Yes, you absolutely need to have the interactive "configuration" and "service" parts separate. The Service part needs to run all the time, the configuration part only as and when needed.
The idea of having an application running "on the console" of a Windows Server these days is troublesome, at best, and gets harder with each version of Windows. Having produced Windows Services that are still in Production 20 years on, I'm a little surprised you didn't come across this "challenge" during development and testing.
But anyway ...
The app run's on a customer server and the customer don't allow accounts where the password never expire.
Given that Windows supports numerous, "system" accounts whose password never expire, this is a strange "Requirement" to have inflicted on your application.
Question: Is this "Requirement" actually relevant?
To use the "configuration" app, you would need to log into the machine, so you'd use whatever credentials you were given for this purpose - those, interactive, User-specific, credentials should expire periodically.
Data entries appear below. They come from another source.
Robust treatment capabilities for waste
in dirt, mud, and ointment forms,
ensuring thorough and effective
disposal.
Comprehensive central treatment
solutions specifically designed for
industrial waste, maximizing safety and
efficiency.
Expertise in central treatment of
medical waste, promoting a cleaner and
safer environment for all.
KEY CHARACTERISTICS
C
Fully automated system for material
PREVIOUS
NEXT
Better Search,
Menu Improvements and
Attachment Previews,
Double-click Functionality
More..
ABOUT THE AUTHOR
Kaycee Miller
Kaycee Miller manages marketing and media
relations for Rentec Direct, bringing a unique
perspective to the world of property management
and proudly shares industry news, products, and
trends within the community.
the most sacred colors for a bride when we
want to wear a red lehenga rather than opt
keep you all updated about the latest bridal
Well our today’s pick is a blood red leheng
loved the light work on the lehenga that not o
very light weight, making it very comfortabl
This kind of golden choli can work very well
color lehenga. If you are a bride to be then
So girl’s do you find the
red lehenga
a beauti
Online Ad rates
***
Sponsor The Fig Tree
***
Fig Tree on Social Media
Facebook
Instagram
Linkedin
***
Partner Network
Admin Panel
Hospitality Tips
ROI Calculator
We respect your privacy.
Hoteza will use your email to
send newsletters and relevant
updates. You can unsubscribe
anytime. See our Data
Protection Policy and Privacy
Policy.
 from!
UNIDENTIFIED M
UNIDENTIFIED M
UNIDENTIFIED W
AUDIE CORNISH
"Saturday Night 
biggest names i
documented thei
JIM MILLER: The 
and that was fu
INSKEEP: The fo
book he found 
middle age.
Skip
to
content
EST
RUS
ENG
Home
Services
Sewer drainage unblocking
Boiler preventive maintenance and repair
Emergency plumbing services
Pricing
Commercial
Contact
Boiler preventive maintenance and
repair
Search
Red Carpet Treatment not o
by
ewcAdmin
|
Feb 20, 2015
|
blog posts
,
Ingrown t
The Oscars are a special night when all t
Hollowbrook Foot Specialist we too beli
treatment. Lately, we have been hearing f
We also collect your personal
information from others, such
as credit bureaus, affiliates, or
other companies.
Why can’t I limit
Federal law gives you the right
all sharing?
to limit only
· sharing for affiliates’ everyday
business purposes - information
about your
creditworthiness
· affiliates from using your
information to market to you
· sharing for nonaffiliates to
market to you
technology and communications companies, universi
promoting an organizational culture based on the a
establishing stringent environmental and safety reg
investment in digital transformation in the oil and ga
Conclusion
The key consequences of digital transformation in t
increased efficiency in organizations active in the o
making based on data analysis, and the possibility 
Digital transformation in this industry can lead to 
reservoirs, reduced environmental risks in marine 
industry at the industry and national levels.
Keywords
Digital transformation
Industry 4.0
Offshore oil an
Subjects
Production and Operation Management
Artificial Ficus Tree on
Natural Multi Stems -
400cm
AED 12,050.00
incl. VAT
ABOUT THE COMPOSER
The "service" part should just run and do stuff.
If these system accounts had expiring passwords, the Windows ecosystem would be utterly unusable.
The Service need to have access to the local disk (read (.ini) configuration file, store the backups) ...
Yes, absolutely.
Any of the "Service" accounts should have this level of access.
... and to the SMTP-Server ... to be able to send E-Mails.
Access to anything "off" the box requires a Network-aware account.
Network Service is probably your best bet.
... to the SQL-Server (installed on the same server) ...
Danger, Will Robinson!
Are you seriously saying that your "backup" utility is taking and storing SQL Server backups on the same machine as the SQL Server instance itself?
This undermines your whole solution.
If you lost the machine on which SQL Server was running, then you'd also lose the backups of your database as well and, since the only reason that backups exist is to guarantee that you can get the database back no matter what goes horribly, horribly wrong, then your "backup solution" is completely compromised.
You absolutely must get the backups off of that server and onto a.n.other machine, well away from the databases that they are protecting.